Let’s see what happens when we construct sampling distributions of various sample sizes from a population. For a given sample size, n, the first interesting question is how many samples there are of size n we can take from the population. Before we can answer that we have to answer the question: are we sampling with or without replacement? For most practical sampling situations, we sample without replacement.
With replacement: When we sample with replacement, we draw an element from the population, record its value, and then replace it. Therefore, the same element might be drawn into a sample more than once.

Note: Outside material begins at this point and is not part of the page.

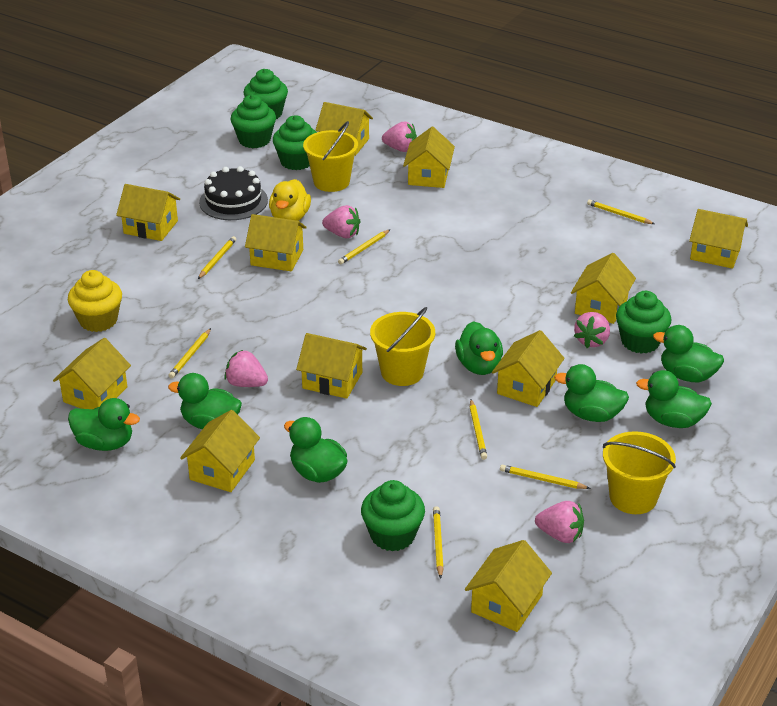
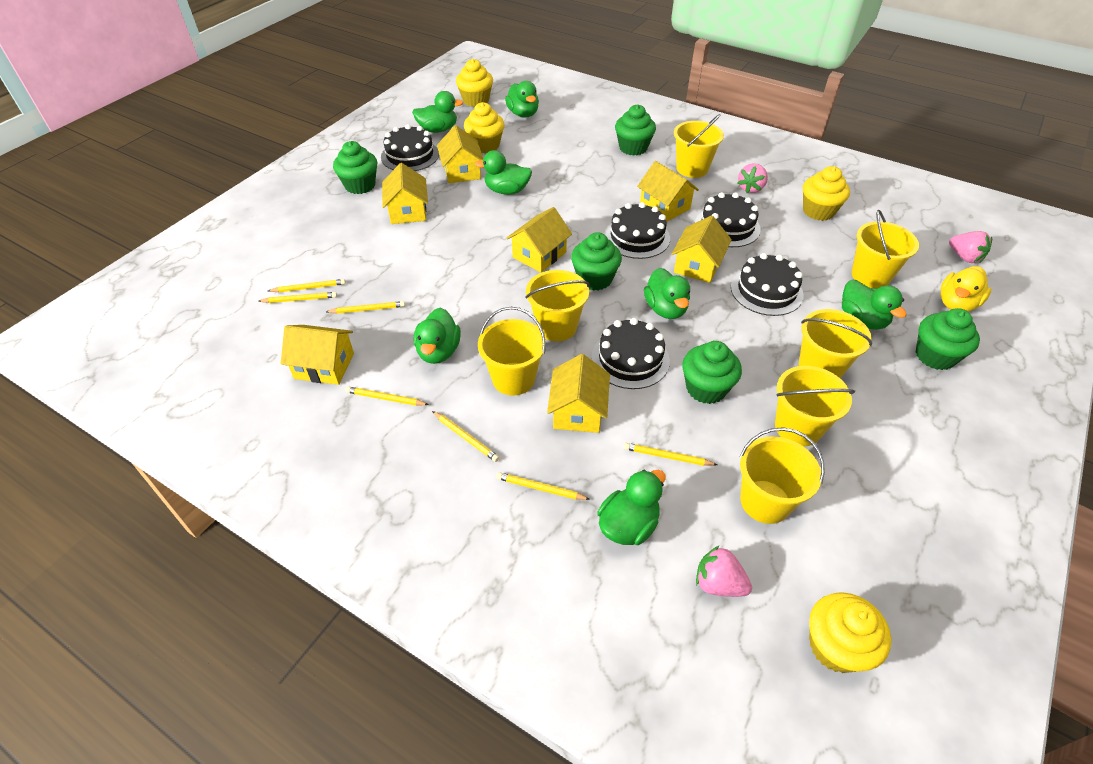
black cake: 1 -> 5
pink strawberry: 5 -> 3
yellow bucket: 3 -> 7
yellow cupcake: 1 -> 4
yellow house: 11 -> 7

Without replacement: In most practical sampling problems we sample without replacement. That is, we draw one element from the population, record it, then draw another. It is not possible for the same element to be drawn more than once.

Turning back to our R example, we will use the R function EXP which defines the exponential distribution, a one parameter distribution for a `gamlss.family` object to be used in GAMLSS fitting using the function `gamlss()`. The `mu` parameter represents the mean of the distribution. The functions `dEXP`, `pEXP`, `qEXP` and `rEXP` define the density, distribution function, quantile function and random generation for the specific parameterization of the exponential distribution defined by function EXP.

Let’s use the rexp which is used to draw random numbers from a distribution, we’ll draw 1000 numbers at random from the exponential distribution having mean 1 and standard deviation 1.

Now we will repeatedly sample from the exponential distribution. Each sample will select five random numbers from the exponential distribution having mean and standard deviation equal to 1. We will then find the mean of the unique element in our sample. We will repeat this experiment 1000 times :

vectormeans=rep(0,1000)
for (i in 1:1000) { vectormeans[i]=mean(rexp(n1,rate=1)) }
hist(vectormeans,prob=TRUE,breaks=12, main=”Exponential Distribution with sample n=1″)
lines(density(vectormeans))

Now repite the experiment increasing the size from 1 to 500, and we have the following results:

Then we can see an incredible evolution from Exponential to Normal distribution, Central Limit Theorem demonstrated! Take a look of the 500 sample size, amazing!

But what kind of application do we have with this Theorem. As a healthcare lover just think in a sampling distribution of serum cholesterol, you can do a sample of x individuals for measuring their cholesterol levels and from this info you want to know different kind of probabilities to find an interesting pattern.

Calculating probabilities using the central limit theorem is quite similar to calculating them from the normal distribution:

1. Calculate the standard error.
2. Draw a picture of the normal approximation to the sampling distribution and shade in the appropriate probability.
3. Convert to standard units: z = (x – mu) / SE, where mu is the population mean.
4. Determine the area under the normal curve.

We can also use the central limit theorem to approximate percentiles of the sampling distribution or how large would the sample size need to be in order to insure a 95% probability that the sample average will be within x mg/dl of the population mean.

Finally I recommend you to take a loof at this site, there you’ll find the bean machine, also known as the quincunx or Galton box, is a device invented by Sir Francis Galton to demonstrate the Central Limit Theorem, in particular that the Normal distribution is approximated from the Binomial distribution, or properly speaking, de Moivre–Laplace theorem, enjoy it!